Retour sur les enseignements de l’épisode Salpêtrière...
Et avec quelques jours de recul, nous pouvons faire collectivement (politique, médias, manifestants et citoyens plus ou moins actifs sur les réseaux sociaux) ce que les militaires appellent ‘un retour d’expérience’...
1er responsable : le ministre de l’Intérieur. Son attitude est décortiquée depuis quatre jours, tout a été dit : précipitation, instrumentalisation d’une fausse nouvelle. L’accusation selon laquelle il aurait créé sciemment une fake-news est sans doute injuste mais celle de l’incompétence communicationnelle est patente comme celle du wishful thinking, c’est à dire de donner un sens qui l’arrange à une information. Comme si la bataille de l’interprétation des faits était plus importante que celle de l’établissement des faits. Elle l’est pour un homme politique mais elle doit respecter au moins une temporalité. Christophe Castaner ne l’a pas respectée. En revanche pour les journalistes, la bataille de l’établissement des faits devrait primer. Ça n’a pas été le cas dans les 1ères heures. Nous nous sommes laissés entraîner par le commentaire précipité des politiques. Beaucoup de médias ont relayé sans assez de distance Christophe Castaner qui commentait des faits pourtant non établis. C’est une piqûre de rappel pour nous, les journalistes. Un communiqué de la police n’est pas une info fiable en elle-même ! Le ministre de l’Intérieur n’est pas le procureur. C’est un ministère très politique (donc par nature partial). Il nous faut donc, dans ce maelström, comme disait Régis Debray à ce micro, apprendre à ralentir.
Les réseaux sociaux et les chaines tout-info peuvent-ils ralentir ?

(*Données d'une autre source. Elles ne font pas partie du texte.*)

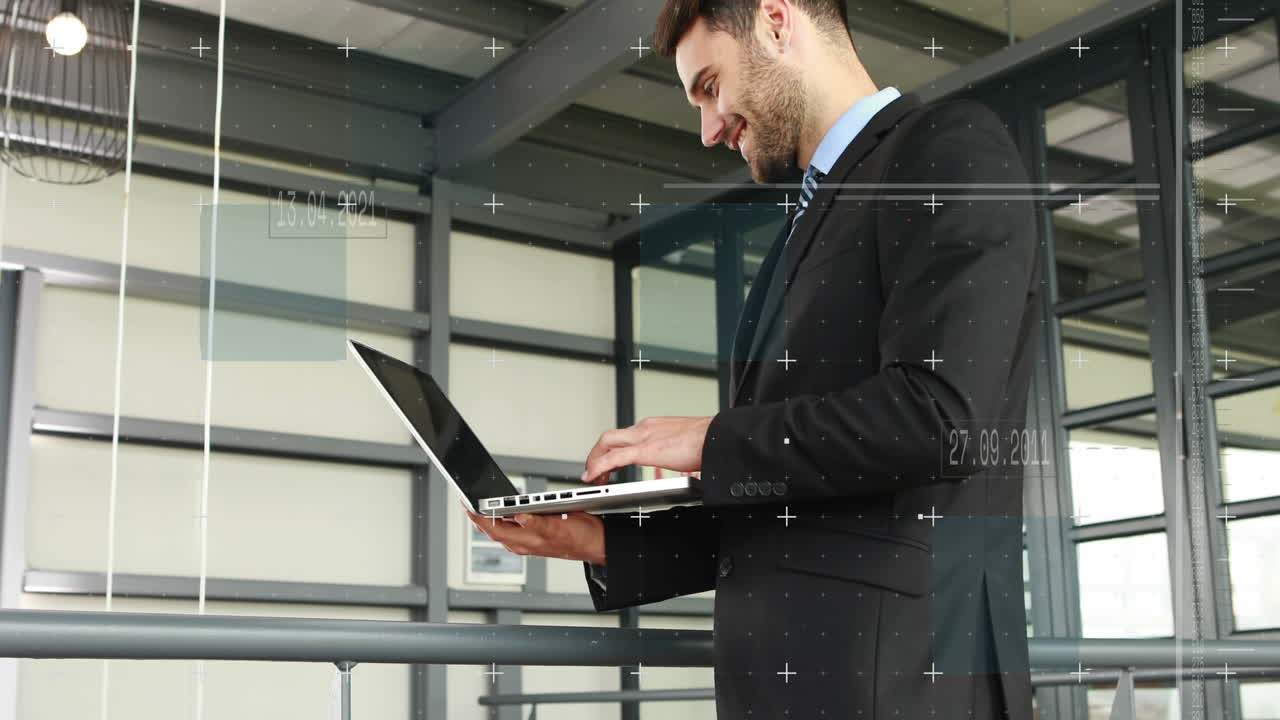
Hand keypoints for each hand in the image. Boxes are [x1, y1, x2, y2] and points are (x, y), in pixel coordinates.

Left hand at [463, 502, 605, 564]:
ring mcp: (529, 540)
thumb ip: (538, 524)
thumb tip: (519, 518)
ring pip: (501, 528)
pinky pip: (513, 526)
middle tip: (466, 500)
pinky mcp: (536, 534)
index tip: (465, 503)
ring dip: (489, 516)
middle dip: (479, 516)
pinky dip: (504, 516)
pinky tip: (503, 509)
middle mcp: (524, 542)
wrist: (596, 543)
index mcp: (526, 541)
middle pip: (493, 529)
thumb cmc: (581, 539)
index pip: (493, 528)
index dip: (478, 516)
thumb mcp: (559, 528)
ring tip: (478, 503)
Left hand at [580, 415, 713, 485]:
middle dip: (596, 454)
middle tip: (595, 472)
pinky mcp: (645, 450)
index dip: (610, 449)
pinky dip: (599, 467)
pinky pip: (614, 458)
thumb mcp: (682, 444)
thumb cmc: (706, 441)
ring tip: (592, 477)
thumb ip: (673, 452)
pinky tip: (593, 477)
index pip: (623, 435)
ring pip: (606, 443)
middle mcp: (645, 428)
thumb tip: (677, 463)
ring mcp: (644, 437)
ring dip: (594, 460)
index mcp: (653, 426)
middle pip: (609, 437)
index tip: (609, 463)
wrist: (717, 437)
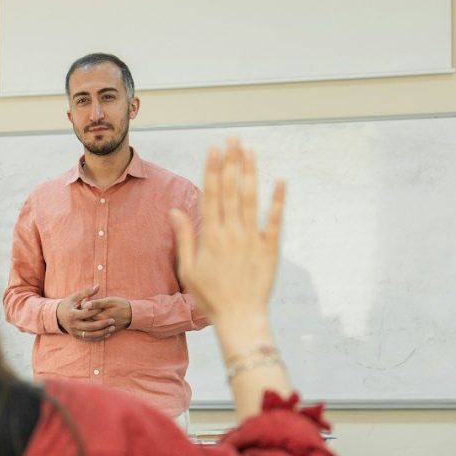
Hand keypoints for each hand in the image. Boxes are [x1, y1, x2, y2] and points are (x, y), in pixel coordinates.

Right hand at [56, 284, 112, 341]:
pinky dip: (98, 337)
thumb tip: (98, 286)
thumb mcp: (74, 297)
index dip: (96, 310)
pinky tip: (107, 334)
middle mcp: (73, 325)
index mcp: (72, 315)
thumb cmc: (67, 304)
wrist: (57, 316)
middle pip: (90, 326)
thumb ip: (86, 292)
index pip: (86, 313)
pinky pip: (89, 339)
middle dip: (102, 324)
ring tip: (112, 328)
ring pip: (91, 335)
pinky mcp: (77, 337)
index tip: (105, 307)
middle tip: (113, 320)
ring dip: (102, 332)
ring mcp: (75, 332)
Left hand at [82, 297, 131, 331]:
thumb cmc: (121, 305)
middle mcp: (100, 324)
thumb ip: (97, 303)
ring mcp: (102, 329)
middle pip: (86, 320)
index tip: (84, 299)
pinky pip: (94, 331)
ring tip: (87, 311)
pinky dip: (91, 325)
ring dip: (86, 318)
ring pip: (89, 325)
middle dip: (83, 313)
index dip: (82, 305)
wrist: (132, 314)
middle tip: (84, 305)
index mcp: (100, 316)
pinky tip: (91, 318)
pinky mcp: (105, 330)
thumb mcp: (110, 301)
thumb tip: (85, 304)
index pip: (85, 312)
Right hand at [169, 139, 284, 325]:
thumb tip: (175, 211)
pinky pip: (274, 220)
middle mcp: (231, 232)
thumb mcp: (188, 269)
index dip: (213, 169)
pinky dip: (278, 200)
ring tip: (250, 150)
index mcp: (210, 236)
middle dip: (231, 162)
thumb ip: (185, 237)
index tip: (213, 148)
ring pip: (251, 198)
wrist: (239, 317)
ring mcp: (252, 239)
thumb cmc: (210, 297)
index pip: (211, 194)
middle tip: (233, 138)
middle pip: (231, 190)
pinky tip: (280, 181)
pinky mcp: (270, 249)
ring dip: (250, 172)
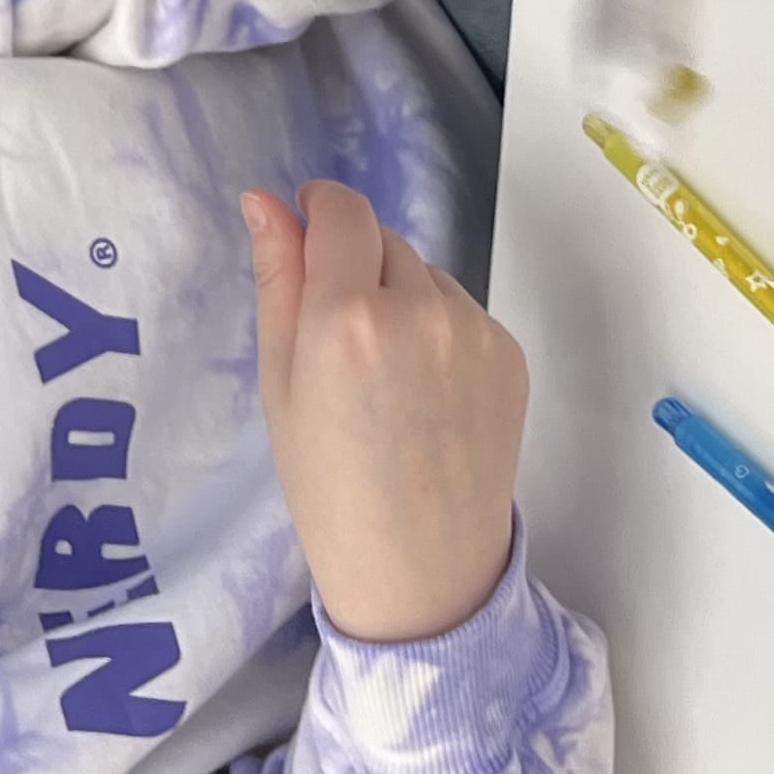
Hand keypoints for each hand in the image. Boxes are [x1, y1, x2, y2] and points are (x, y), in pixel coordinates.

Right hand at [244, 179, 527, 644]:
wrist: (421, 573)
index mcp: (347, 319)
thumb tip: (264, 200)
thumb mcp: (280, 385)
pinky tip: (425, 394)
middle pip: (381, 238)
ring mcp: (474, 332)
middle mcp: (419, 311)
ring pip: (424, 273)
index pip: (341, 210)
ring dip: (400, 297)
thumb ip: (276, 281)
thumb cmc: (329, 488)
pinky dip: (438, 331)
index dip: (319, 209)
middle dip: (355, 266)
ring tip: (385, 379)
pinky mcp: (509, 354)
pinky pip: (461, 311)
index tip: (306, 231)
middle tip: (338, 343)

Les 1ers, non ; les 2nds, oui. C’est de leur responsabilité. Mais le plus choquant dans cette affaire c’est ce constat : comment en est-on arrivé à croire plausible que des manifestants aient attaqué sciemment, de la sorte, un hôpital ? C’est un tabou absolu ! Le fait de se prendre soi-même en flagrant délit d’y croire est effrayant et révélateur. Nous sommes dans une sale spirale de diabolisation et d’autodénigrement national. En France, nous dé-corrélons assez facilement légitimité et légalité. On a le sentiment que ce qui est illégal, dans certains cas, peut être légitime. La République est née comme ça. Elle a aussi été sauvée comme ça, par l’action illégale mais légitime de de Gaulle en 1940. Depuis, le mythe du ‘savoir dire non’, l’injonction morale du ‘indignez-vous !’ nous permet de rester un peuple difficile à aliéner. Mais cela produit aussi une mécanique infernale de violence verbale et de soupçon généralisé. Pour justifier de braver des interdictions de manifester, ou des dégradations, il faut expliquer que nous vivons en dictature ! De même, pour déconsidérer un mouvement social, il faut le noircir. Le pire, c’est que chacun finit par croire à ses propres exagérations. Bien des gilets jaunes pensent que la France n’est plus une démocratie, et le gouvernement en est arrivé à croire que les Gilets jaunes sont des sauvages et que les Black-blocks pouvaient s’en prendre volontairement à un service de réanimation. Il nous faut redescendre sur terre et constater... que... quelle chance, nous sommes en France ! Etat de droit. Imparfait, certes... mais de droit. Et que les manifestations, ce 1er mai, se sont, en réalité globalement, sur tout le territoire, très bien passées.